DATA RECORDS:
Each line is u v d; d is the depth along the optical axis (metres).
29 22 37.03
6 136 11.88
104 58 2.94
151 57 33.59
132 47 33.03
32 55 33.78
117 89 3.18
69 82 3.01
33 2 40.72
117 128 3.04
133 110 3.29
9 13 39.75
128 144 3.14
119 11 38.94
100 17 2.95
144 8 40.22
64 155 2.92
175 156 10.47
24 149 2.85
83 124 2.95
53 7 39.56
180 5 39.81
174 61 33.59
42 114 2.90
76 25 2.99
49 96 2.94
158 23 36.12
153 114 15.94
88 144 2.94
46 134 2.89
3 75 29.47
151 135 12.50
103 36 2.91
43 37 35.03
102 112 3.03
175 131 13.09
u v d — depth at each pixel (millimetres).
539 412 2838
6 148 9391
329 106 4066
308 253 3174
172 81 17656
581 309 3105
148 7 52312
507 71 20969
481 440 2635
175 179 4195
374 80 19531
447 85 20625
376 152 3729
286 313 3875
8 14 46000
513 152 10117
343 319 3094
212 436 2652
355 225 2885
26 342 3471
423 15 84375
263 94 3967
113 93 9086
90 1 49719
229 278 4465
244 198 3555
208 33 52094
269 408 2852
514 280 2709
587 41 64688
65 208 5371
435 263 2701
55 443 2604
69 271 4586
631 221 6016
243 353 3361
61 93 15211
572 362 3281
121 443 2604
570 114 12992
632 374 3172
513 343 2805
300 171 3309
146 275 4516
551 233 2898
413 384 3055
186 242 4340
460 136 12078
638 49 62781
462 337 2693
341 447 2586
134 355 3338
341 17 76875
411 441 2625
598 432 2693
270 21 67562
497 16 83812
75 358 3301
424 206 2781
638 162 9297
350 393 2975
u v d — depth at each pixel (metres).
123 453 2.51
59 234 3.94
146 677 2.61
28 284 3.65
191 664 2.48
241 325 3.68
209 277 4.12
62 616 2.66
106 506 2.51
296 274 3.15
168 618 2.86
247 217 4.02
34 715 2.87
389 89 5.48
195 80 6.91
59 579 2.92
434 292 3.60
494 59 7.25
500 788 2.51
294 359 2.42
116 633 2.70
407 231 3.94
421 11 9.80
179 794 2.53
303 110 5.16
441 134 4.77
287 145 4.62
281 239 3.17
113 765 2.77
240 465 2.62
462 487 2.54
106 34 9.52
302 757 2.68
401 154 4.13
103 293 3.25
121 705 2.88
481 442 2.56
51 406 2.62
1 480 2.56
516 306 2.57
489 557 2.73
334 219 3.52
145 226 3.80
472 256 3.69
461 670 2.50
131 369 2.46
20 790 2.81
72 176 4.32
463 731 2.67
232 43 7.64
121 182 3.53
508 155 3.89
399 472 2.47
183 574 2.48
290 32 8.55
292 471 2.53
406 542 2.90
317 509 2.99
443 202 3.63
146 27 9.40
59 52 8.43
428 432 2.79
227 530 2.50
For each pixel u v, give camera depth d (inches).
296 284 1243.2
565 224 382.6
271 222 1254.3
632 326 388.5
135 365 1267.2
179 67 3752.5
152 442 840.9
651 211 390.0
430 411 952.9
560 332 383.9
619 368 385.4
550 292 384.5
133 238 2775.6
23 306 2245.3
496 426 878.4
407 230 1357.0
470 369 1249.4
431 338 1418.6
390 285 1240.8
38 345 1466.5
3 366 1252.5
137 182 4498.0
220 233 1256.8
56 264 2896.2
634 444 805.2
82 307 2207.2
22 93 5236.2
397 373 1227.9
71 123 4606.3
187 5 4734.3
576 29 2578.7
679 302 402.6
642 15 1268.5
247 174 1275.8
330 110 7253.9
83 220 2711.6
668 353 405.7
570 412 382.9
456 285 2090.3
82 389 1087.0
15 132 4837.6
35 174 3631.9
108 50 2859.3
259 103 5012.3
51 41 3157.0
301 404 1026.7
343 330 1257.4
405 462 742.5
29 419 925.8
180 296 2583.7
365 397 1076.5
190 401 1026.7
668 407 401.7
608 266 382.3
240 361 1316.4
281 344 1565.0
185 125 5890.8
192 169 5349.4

WHAT YOU WILL DO: Reproduce the entries exactly. Every word has to stay the same.

YOUR RESPONSE:
Each line is u v d; d is the depth along the optical axis (metres).
29 22 37.03
6 136 11.88
104 58 2.94
151 57 33.59
132 47 33.03
32 55 33.78
117 89 3.18
69 82 3.01
33 2 40.72
117 128 3.04
133 110 3.29
9 13 39.75
128 144 3.14
119 11 38.94
100 17 2.95
144 8 40.22
64 155 2.92
175 156 10.47
24 149 2.85
83 124 2.95
53 7 39.56
180 5 39.81
174 61 33.59
42 114 2.90
76 25 2.99
49 96 2.94
158 23 36.12
153 114 15.94
88 144 2.94
46 134 2.89
3 75 29.47
151 135 12.50
103 36 2.91
43 37 35.03
102 112 3.03
175 131 13.09
u v d — depth at each pixel (millimetres).
539 412 2838
6 148 9391
329 106 4066
308 253 3174
172 81 17656
581 309 3105
148 7 52312
507 71 20969
481 440 2635
175 179 4195
374 80 19531
447 85 20625
376 152 3729
286 313 3875
8 14 46000
513 152 10117
343 319 3094
212 436 2652
355 225 2885
26 342 3471
423 15 84375
263 94 3967
113 93 9086
90 1 49719
229 278 4465
244 198 3555
208 33 52094
269 408 2852
514 280 2709
587 41 64688
65 208 5371
435 263 2701
55 443 2604
69 271 4586
631 221 6016
243 353 3361
61 93 15211
572 362 3281
121 443 2604
570 114 12992
632 374 3172
513 343 2805
300 171 3309
146 275 4516
551 233 2898
413 384 3055
186 242 4340
460 136 12078
638 49 62781
462 337 2693
341 447 2586
134 355 3338
341 17 76875
411 441 2625
598 432 2693
270 21 67562
497 16 83812
75 358 3301
424 206 2781
638 162 9297
350 393 2975
u v d — depth at each pixel (metres).
123 453 2.51
59 234 3.94
146 677 2.61
28 284 3.65
191 664 2.48
241 325 3.68
209 277 4.12
62 616 2.66
106 506 2.51
296 274 3.15
168 618 2.86
247 217 4.02
34 715 2.87
389 89 5.48
195 80 6.91
59 579 2.92
434 292 3.60
494 59 7.25
500 788 2.51
294 359 2.42
116 633 2.70
407 231 3.94
421 11 9.80
179 794 2.53
303 110 5.16
441 134 4.77
287 145 4.62
281 239 3.17
113 765 2.77
240 465 2.62
462 487 2.54
106 34 9.52
302 757 2.68
401 154 4.13
103 293 3.25
121 705 2.88
481 442 2.56
51 406 2.62
1 480 2.56
516 306 2.57
489 557 2.73
334 219 3.52
145 226 3.80
472 256 3.69
461 670 2.50
131 369 2.46
20 790 2.81
72 176 4.32
463 731 2.67
232 43 7.64
121 182 3.53
508 155 3.89
399 472 2.47
183 574 2.48
290 32 8.55
292 471 2.53
406 542 2.90
317 509 2.99
443 202 3.63
146 27 9.40
59 52 8.43
428 432 2.79
227 530 2.50
For each pixel u v, give camera depth d (inches).
296 284 1243.2
565 224 382.6
271 222 1254.3
632 326 388.5
135 365 1267.2
179 67 3752.5
152 442 840.9
651 211 390.0
430 411 952.9
560 332 383.9
619 368 385.4
550 292 384.5
133 238 2775.6
23 306 2245.3
496 426 878.4
407 230 1357.0
470 369 1249.4
431 338 1418.6
390 285 1240.8
38 345 1466.5
3 366 1252.5
137 182 4498.0
220 233 1256.8
56 264 2896.2
634 444 805.2
82 307 2207.2
22 93 5236.2
397 373 1227.9
71 123 4606.3
187 5 4734.3
576 29 2578.7
679 302 402.6
642 15 1268.5
247 174 1275.8
330 110 7253.9
83 220 2711.6
668 353 405.7
570 412 382.9
456 285 2090.3
82 389 1087.0
15 132 4837.6
35 174 3631.9
108 50 2859.3
259 103 5012.3
51 41 3157.0
301 404 1026.7
343 330 1257.4
405 462 742.5
29 419 925.8
180 296 2583.7
365 397 1076.5
190 401 1026.7
668 407 401.7
608 266 382.3
240 361 1316.4
281 344 1565.0
185 125 5890.8
192 169 5349.4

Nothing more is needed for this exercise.